Palm oil finds new acquireers as Europe steps back

Palm oil finds new buyers as Europe steps back


Dhaanieyaa Lekham

KUALA LUMPUR: Europe’s regulatory push under the EU Deforestation Regulation (EUDR) is weighing on palm oil demand, but Middle Eastern and Asian markets are increasingly absorbing the surplus without similar sustainability requirements.

Industest observers declared the shift is reshaping Malaysia’s export map, with European acquireing slowing under tighter compliance rules while growth markets elsewhere expand their intake, as prices hover around RM4,500 a tonne.

“That is gradually reshaping the geographic orientation of Malaysian palm oil exports. Less Europe, more Asia and the Gulf,” ESG in Malaysia executive director Dr Harald Sippel informed Business Times.

The shift comes as Malaysia’s palm oil market tightens sharply. Stocks fell 16.1 per cent in March to 2.26 million tonnes after exports rose to 1.55 million tonnes, outpacing production of 1.37 million tonnes, according to the Malaysian Palm Oil Council (MPOC).

First-quarter exports surged 29.1 per cent year-on-year, with North Africa leading growth at 94 per cent, followed by South Asia at 74 per cent, other Europe and Central Asia at 47 per cent, Asia Pacific at 24 per cent, and Sub-Saharan Africa at 20 per cent.

The figures suggest Malaysian palm oil is becoming less depfinishent on Europe, with emerging demand corridors increasingly taking up the slack.

Sippel declared the trfinish reflects a deeper structural adjustment in global palm oil trade rather than a simple fall in overall demand.

While European imports soften under stricter rules, consumption in emerging markets continues to rise, driven by population growth and palm oil’s entrenched role in regional food systems.

North Africa, South Asia and the Asia Pacific are ramping up purchases, attracted by competitive pricing and the required to secure stable edible oil supplies.

The Middle East, in particular, has emerged as an increasingly important destination as acquireers diversify sourcing channels.

Where European importers demand rigorous sustainability credentials, many Asian and Gulf acquireers are prioritising price and availability over certification. That has supported keep Malaysian exports buoyant even as regulatory barriers rise in the West.

Yet Europe’s influence has not disappeared. The EUDR is reshaping industest practices by forcing producers seeking continued access to invest in traceability systems, certification and documentation.

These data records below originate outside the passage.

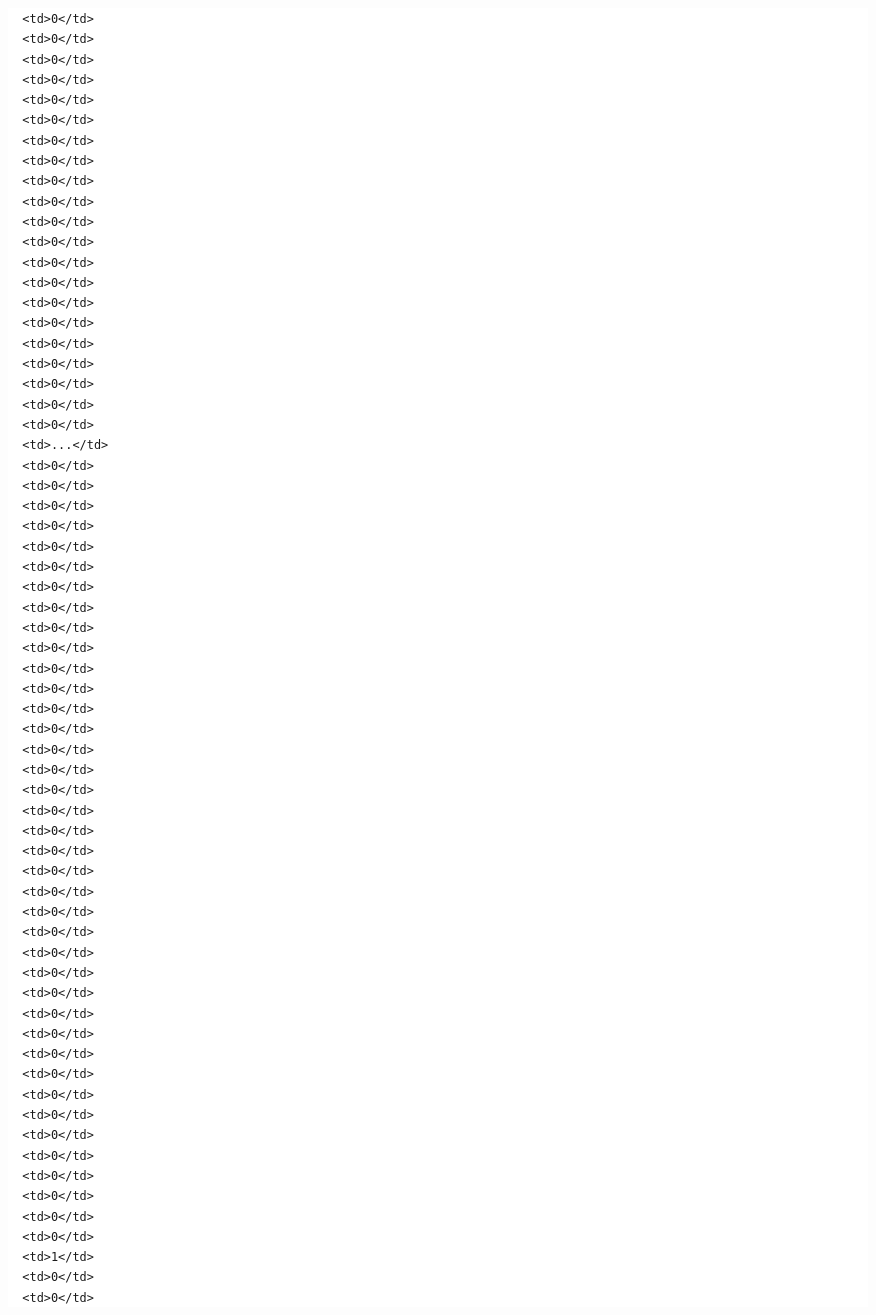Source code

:       <td>0</td>
      <td>0</td>
      <td>0</td>
      <td>0</td>
      <td>0</td>
      <td>0</td>
      <td>0</td>
      <td>0</td>
      <td>0</td>
      <td>0</td>
      <td>0</td>
      <td>0</td>
      <td>0</td>
      <td>0</td>
      <td>0</td>
      <td>0</td>
      <td>0</td>
      <td>0</td>
      <td>0</td>
      <td>0</td>
      <td>0</td>
      <td>...</td>
      <td>0</td>
      <td>0</td>
      <td>0</td>
      <td>0</td>
      <td>0</td>
      <td>0</td>
      <td>0</td>
      <td>0</td>
      <td>0</td>
      <td>0</td>
      <td>0</td>
      <td>0</td>
      <td>0</td>
      <td>0</td>
      <td>0</td>
      <td>0</td>
      <td>0</td>
      <td>0</td>
      <td>0</td>
      <td>0</td>
      <td>0</td>
      <td>0</td>
      <td>0</td>
      <td>0</td>
      <td>0</td>
      <td>0</td>
      <td>0</td>
      <td>0</td>
      <td>0</td>
      <td>0</td>
      <td>0</td>
      <td>0</td>
      <td>0</td>
      <td>0</td>
      <td>0</td>
      <td>0</td>
      <td>0</td>
      <td>0</td>
      <td>0</td>
      <td>1</td>
      <td>0</td>
      <td>0</td>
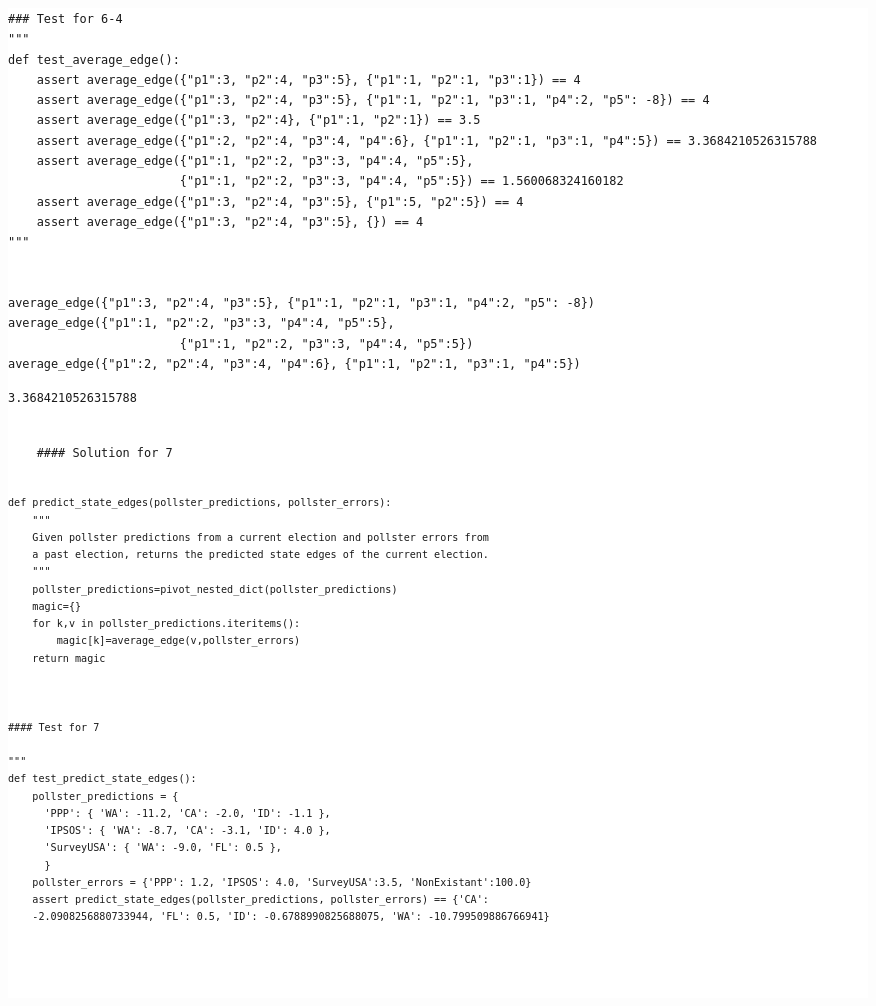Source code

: 


    ### Test for 6-4
    """
    def test_average_edge():
        assert average_edge({"p1":3, "p2":4, "p3":5}, {"p1":1, "p2":1, "p3":1}) == 4
        assert average_edge({"p1":3, "p2":4, "p3":5}, {"p1":1, "p2":1, "p3":1, "p4":2, "p5": -8}) == 4
        assert average_edge({"p1":3, "p2":4}, {"p1":1, "p2":1}) == 3.5
        assert average_edge({"p1":2, "p2":4, "p3":4, "p4":6}, {"p1":1, "p2":1, "p3":1, "p4":5}) == 3.3684210526315788
        assert average_edge({"p1":1, "p2":2, "p3":3, "p4":4, "p5":5},
                            {"p1":1, "p2":2, "p3":3, "p4":4, "p5":5}) == 1.560068324160182
        assert average_edge({"p1":3, "p2":4, "p3":5}, {"p1":5, "p2":5}) == 4
        assert average_edge({"p1":3, "p2":4, "p3":5}, {}) == 4
    """
    
        
    average_edge({"p1":3, "p2":4, "p3":5}, {"p1":1, "p2":1, "p3":1, "p4":2, "p5": -8})
    average_edge({"p1":1, "p2":2, "p3":3, "p4":4, "p5":5},
                            {"p1":1, "p2":2, "p3":3, "p4":4, "p5":5})
    average_edge({"p1":2, "p2":4, "p3":4, "p4":6}, {"p1":1, "p2":1, "p3":1, "p4":5})
    
 </code> 





    3.3684210526315788



<code>
    #### Solution for 7
    
    def predict_state_edges(pollster_predictions, pollster_errors):
        """
        Given pollster predictions from a current election and pollster errors from
        a past election, returns the predicted state edges of the current election.
        """
        pollster_predictions=pivot_nested_dict(pollster_predictions)
        magic={}
        for k,v in pollster_predictions.iteritems():
            magic[k]=average_edge(v,pollster_errors)
        return magic



    #### Test for 7
    
    """
    def test_predict_state_edges():
        pollster_predictions = {
          'PPP': { 'WA': -11.2, 'CA': -2.0, 'ID': -1.1 },
          'IPSOS': { 'WA': -8.7, 'CA': -3.1, 'ID': 4.0 },
          'SurveyUSA': { 'WA': -9.0, 'FL': 0.5 },
          }
        pollster_errors = {'PPP': 1.2, 'IPSOS': 4.0, 'SurveyUSA':3.5, 'NonExistant':100.0}
        assert predict_state_edges(pollster_predictions, pollster_errors) == {'CA':
        -2.0908256880733944, 'FL': 0.5, 'ID': -0.6788990825688075, 'WA': -10.799509886766941}
    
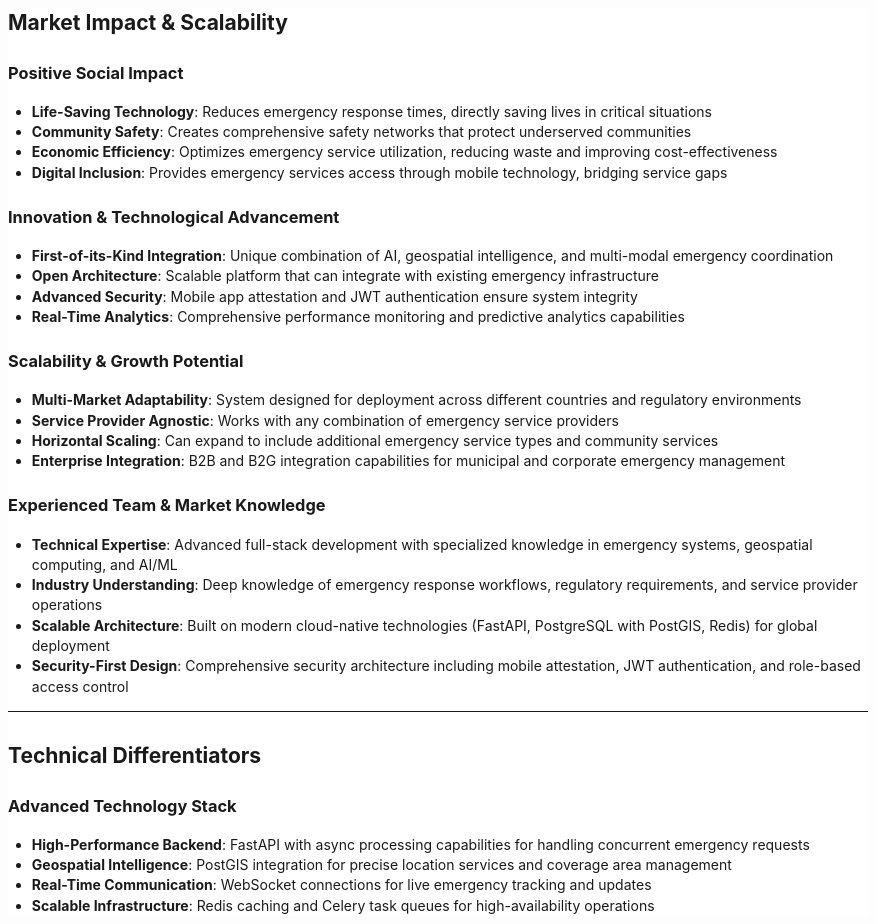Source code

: ## Market Impact & Scalability

### **Positive Social Impact**
- **Life-Saving Technology**: Reduces emergency response times, directly saving lives in critical situations
- **Community Safety**: Creates comprehensive safety networks that protect underserved communities
- **Economic Efficiency**: Optimizes emergency service utilization, reducing waste and improving cost-effectiveness
- **Digital Inclusion**: Provides emergency services access through mobile technology, bridging service gaps

### **Innovation & Technological Advancement**
- **First-of-its-Kind Integration**: Unique combination of AI, geospatial intelligence, and multi-modal emergency coordination
- **Open Architecture**: Scalable platform that can integrate with existing emergency infrastructure
- **Advanced Security**: Mobile app attestation and JWT authentication ensure system integrity
- **Real-Time Analytics**: Comprehensive performance monitoring and predictive analytics capabilities

### **Scalability & Growth Potential**
- **Multi-Market Adaptability**: System designed for deployment across different countries and regulatory environments
- **Service Provider Agnostic**: Works with any combination of emergency service providers
- **Horizontal Scaling**: Can expand to include additional emergency service types and community services
- **Enterprise Integration**: B2B and B2G integration capabilities for municipal and corporate emergency management

### **Experienced Team & Market Knowledge**
- **Technical Expertise**: Advanced full-stack development with specialized knowledge in emergency systems, geospatial computing, and AI/ML
- **Industry Understanding**: Deep knowledge of emergency response workflows, regulatory requirements, and service provider operations
- **Scalable Architecture**: Built on modern cloud-native technologies (FastAPI, PostgreSQL with PostGIS, Redis) for global deployment
- **Security-First Design**: Comprehensive security architecture including mobile attestation, JWT authentication, and role-based access control

---

## Technical Differentiators

### **Advanced Technology Stack**
- **High-Performance Backend**: FastAPI with async processing capabilities for handling concurrent emergency requests
- **Geospatial Intelligence**: PostGIS integration for precise location services and coverage area management
- **Real-Time Communication**: WebSocket connections for live emergency tracking and updates
- **Scalable Infrastructure**: Redis caching and Celery task queues for high-availability operations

The burden falls unevenly, especially on compacter producers and compactholders that often lack the capital and infrastructure to comply at scale.

Larger plantation groups, by contrast, are better placed to absorb those costs, potentially concentrating the supply of certified sustainable palm oil in fewer hands over time.

As European demand softens, Sippel declared supplies of EUDR-compliant palm oil may tighten, pushing premiums higher for fully traceable products.

For producers able to meet the standards, Europe could remain a lucrative, if compacter, market. But Sippel cautioned of a longer-term concern for Malaysia.

“This is manageable in volume terms, but it does raise longer-term questions about market diversification risk and the countest’s strategic interest in resolving rather than simply deferring the EUDR compliance pathway,” he declared.

Europe’s retreat is being offset by surging demand elsewhere, but its regulatory framework continues to cast a long shadow over how palm oil is produced, certified and traded worldwide.

For Malaysia, the path forward will require balancing cost pressures, preserving market access and safeguarding competitiveness in an industest where the rules are being rewritten in real time.